- [FRAGMENTO PARA LEER]:
::::::::
El todoterreno avanza hacia el horizonte. Del radiocasete se escapa una melodía dulce, acompañada de instrumentos tradicionales, que se mezcla con el paisaje. El conductor parece contento, mientras trabaja en silencio. Al mongol le gusta cantar. Hay tonadillas para ordenar a un caballo que camine o se pare, y nanas para convencer a una oveja de que amamante a sus crías. Una de las mayores expresiones musicales es el urtyn duu (canción larga), un hipnótico canto gutural cuyo rango tonal es de hasta tres octavas -incluidas notas altas, en falsete-, y que evoca las vastas praderas onduladas. Como las que conducen a Dadal, a 560 kilómetros al noreste de Ulan Bator, el lugar en el que se cree que nació Gengis Kan, en la provincia de Khentii, conocida por sus bosques, lagos y ríos. O al parque nacional de Gobi Gurvansaikhan (600 kilómetros), con sus paisajes lunares, dunas de arena y yacimientos de fósiles de dinosaurios. O al lago Khovsgol (770 kilómetros), rodeado de montañas. O a Bayan-Olgii (1.600 kilómetros), en el oeste, hogar de la minoría kazaka, que emigró a Mongolia en el siglo XVIII.
La influencia occidental está abriéndose camino en Mongolia. Es posible verla en la pintura o la música, y en los restaurantes, bares y cibercafés. Uno de los locales de moda en Ulan Bator es un bar irlandés llamado Gran Kan, una muestra del culto a Gengis Kan, que ha renacido en los últimos años. Grupos de jóvenes, mezclados con la creciente comunidad extranjera, se deleitan ante enormes jarras de cerveza.
::::::::
- [DATOS PROPORCIONADOS]:
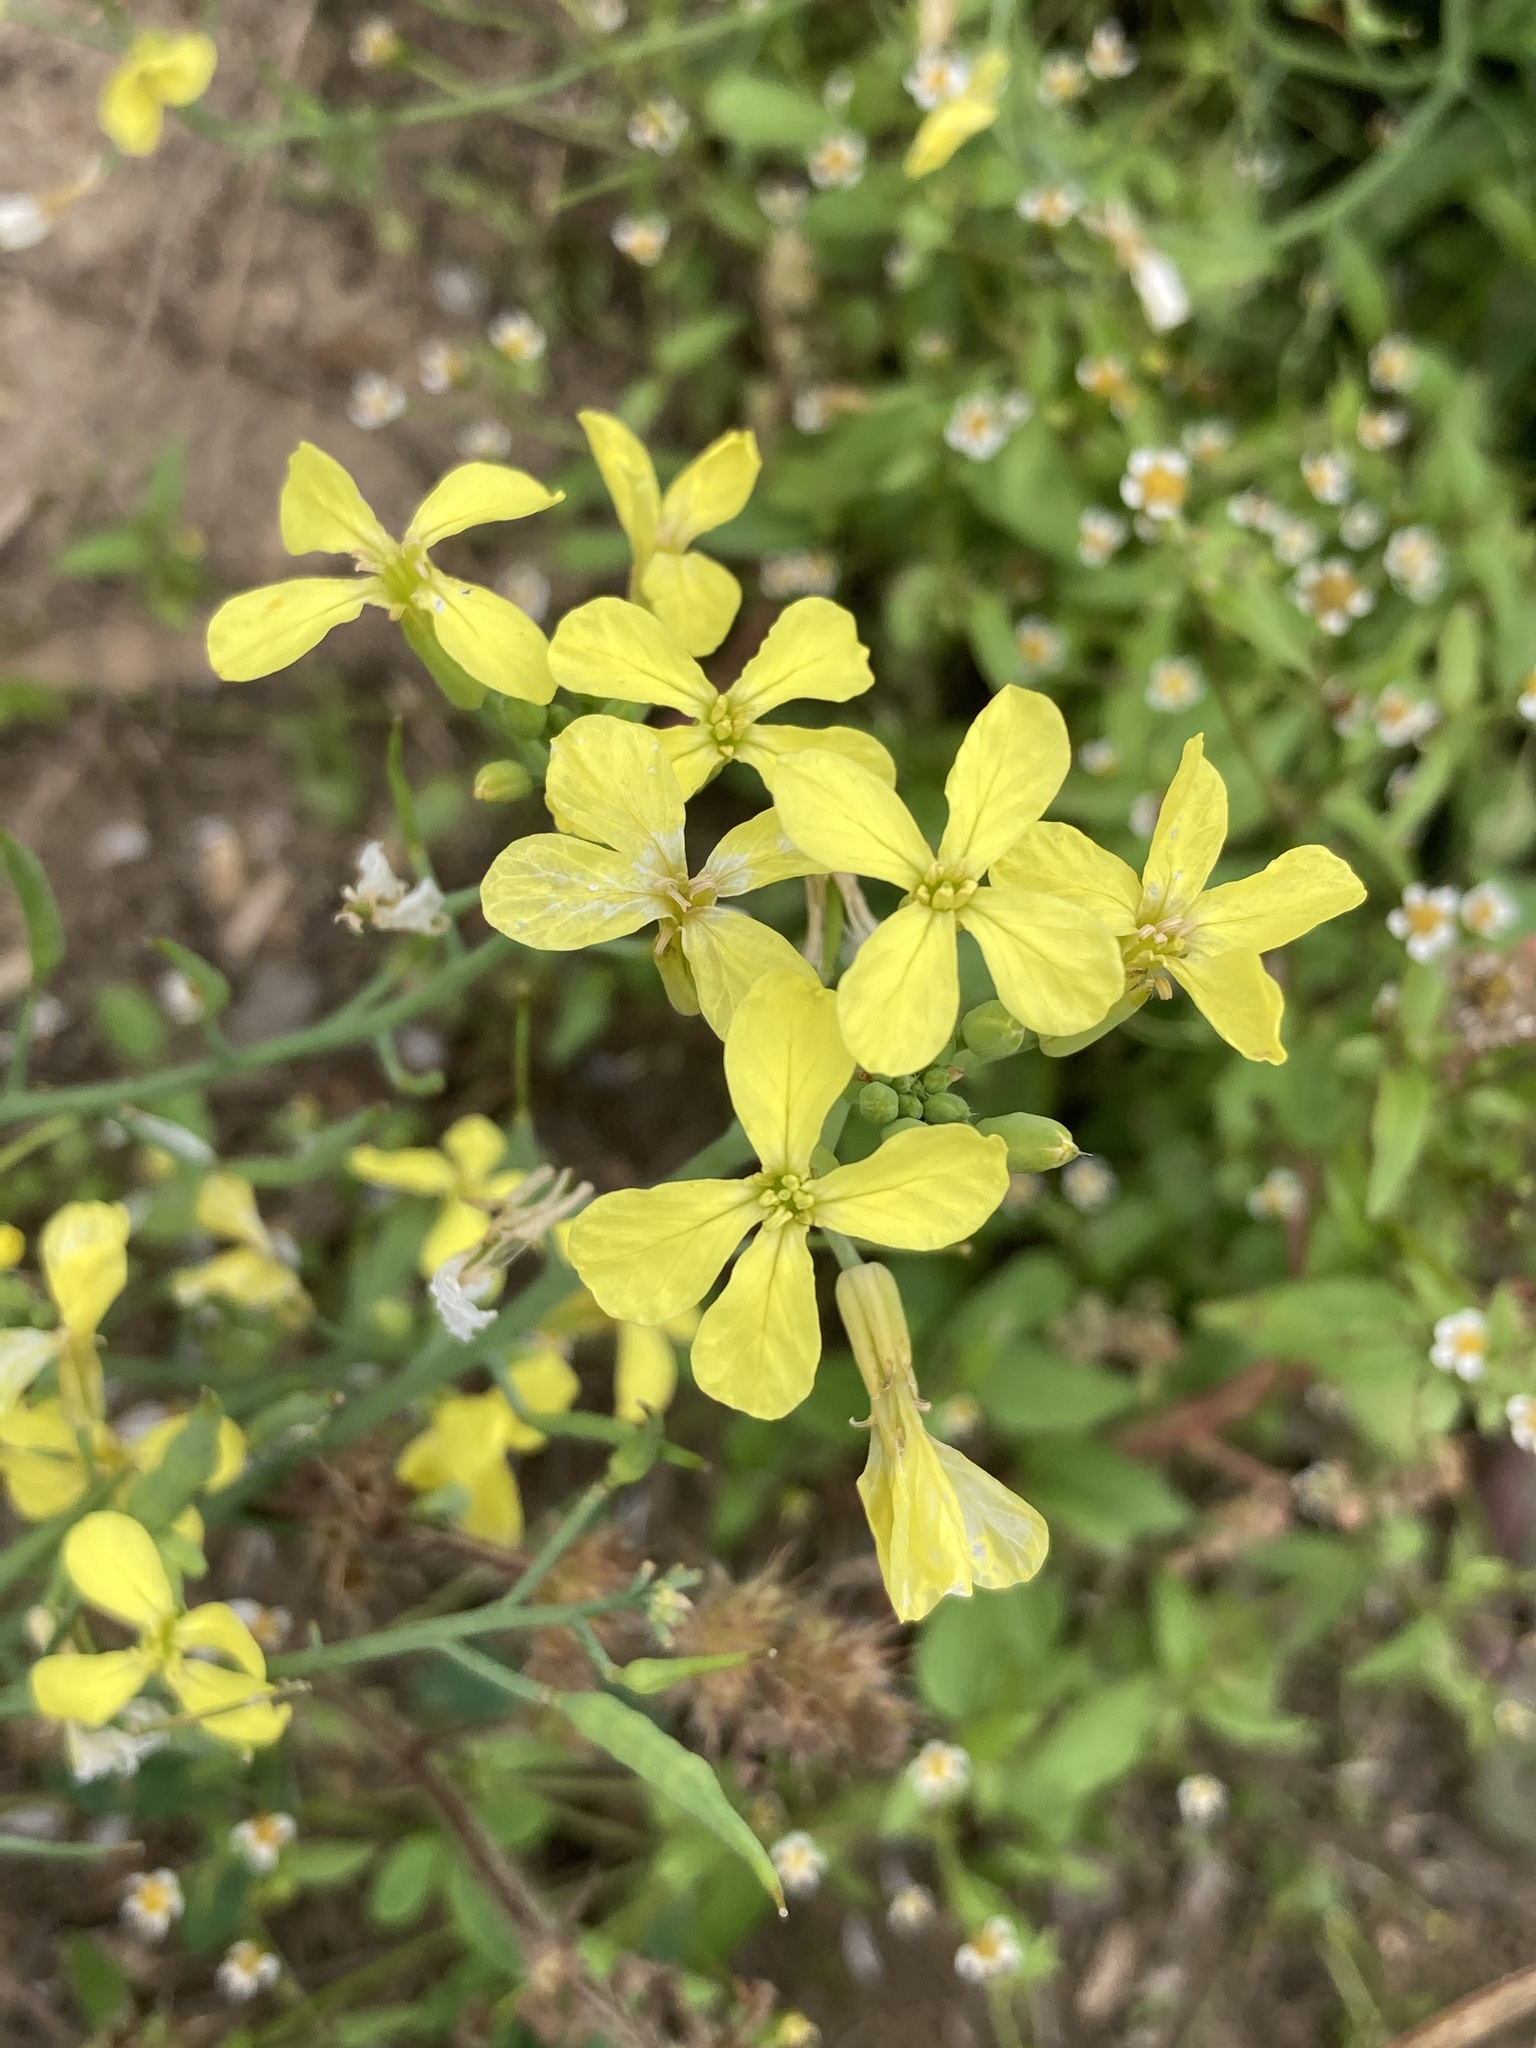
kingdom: Plantae
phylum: Tracheophyta
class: Magnoliopsida
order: Brassicales
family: Brassicaceae
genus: Raphanus
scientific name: Raphanus raphanistrum
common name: Wild radish
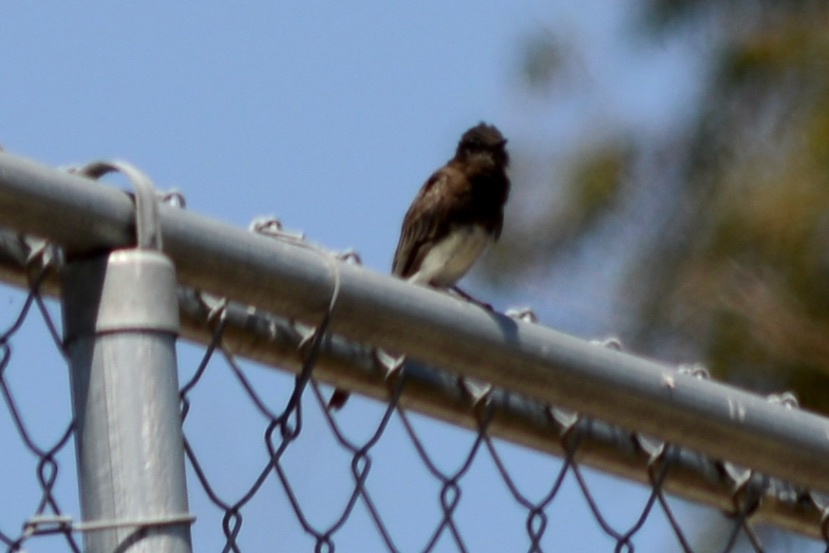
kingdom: Animalia
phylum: Chordata
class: Aves
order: Passeriformes
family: Tyrannidae
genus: Sayornis
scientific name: Sayornis nigricans
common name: Black phoebe
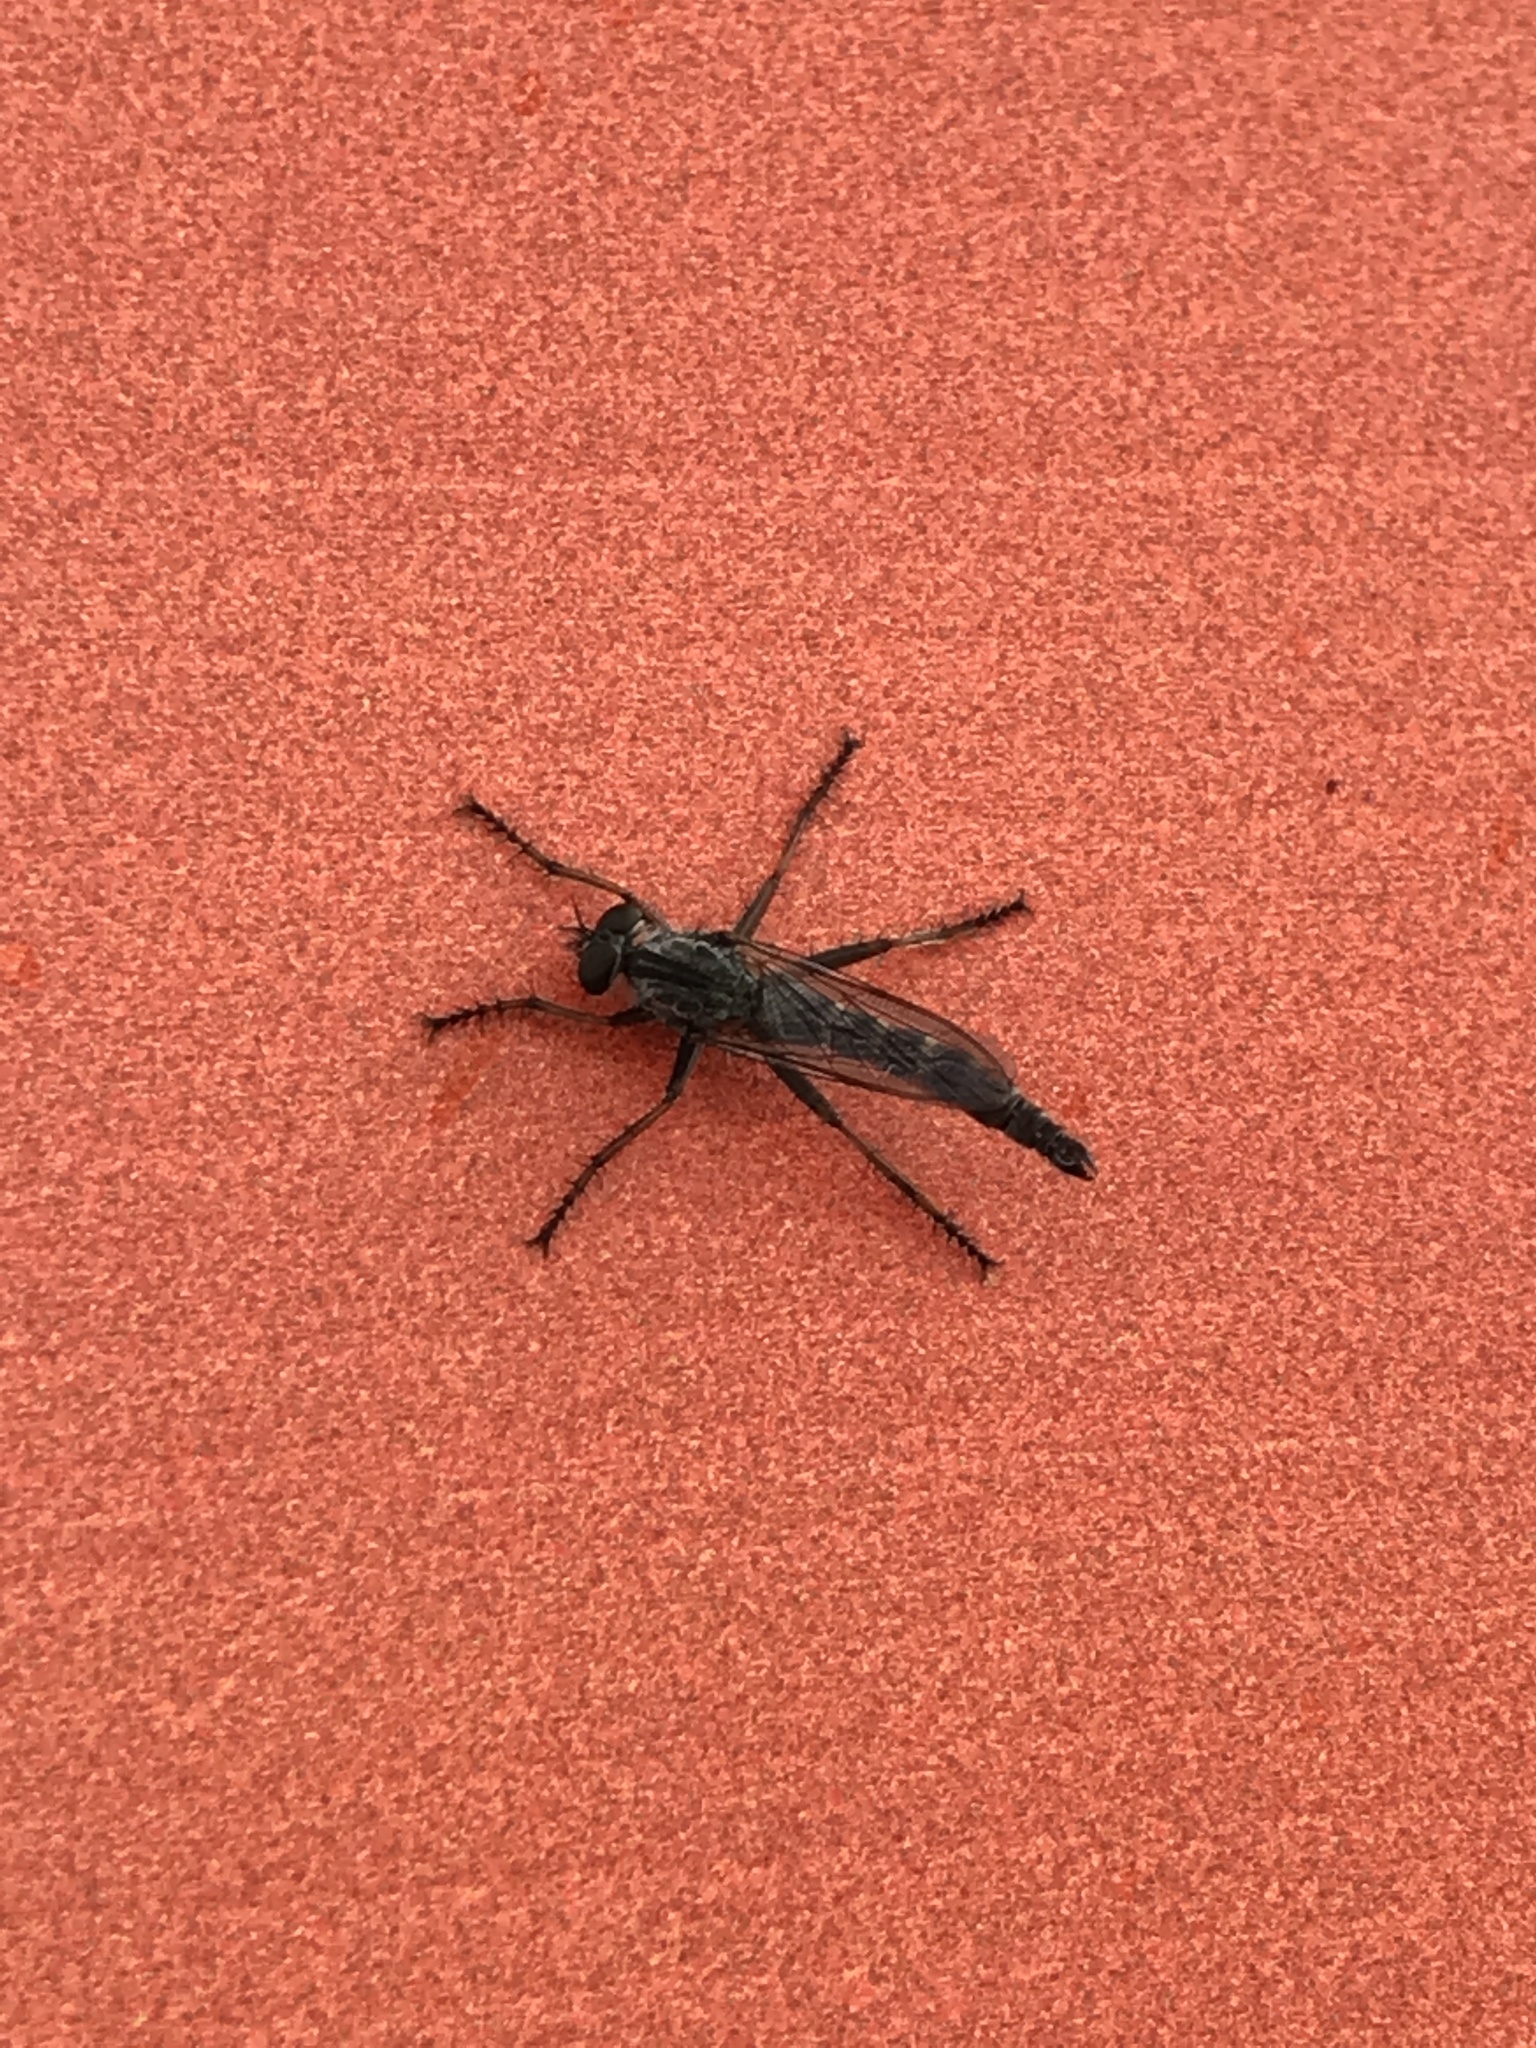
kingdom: Animalia
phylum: Arthropoda
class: Insecta
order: Diptera
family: Asilidae
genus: Machimus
::::::::
- [INSTRUCCIONES DE LA TAREA]: Transcribe sin cambios todo lo que va desde «La influencia occidental» hasta «jarras de cerveza.» en el fragmento sobre Mongolia.

- [SOLUCIÓN DEL EJERCICIO]:
La influencia occidental está abriéndose camino en Mongolia. Es posible verla en la pintura o la música, y en los restaurantes, bares y cibercafés. Uno de los locales de moda en Ulan Bator es un bar irlandés llamado Gran Kan, una muestra del culto a Gengis Kan, que ha renacido en los últimos años. Grupos de jóvenes, mezclados con la creciente comunidad extranjera, se deleitan ante enormes jarras de cerveza.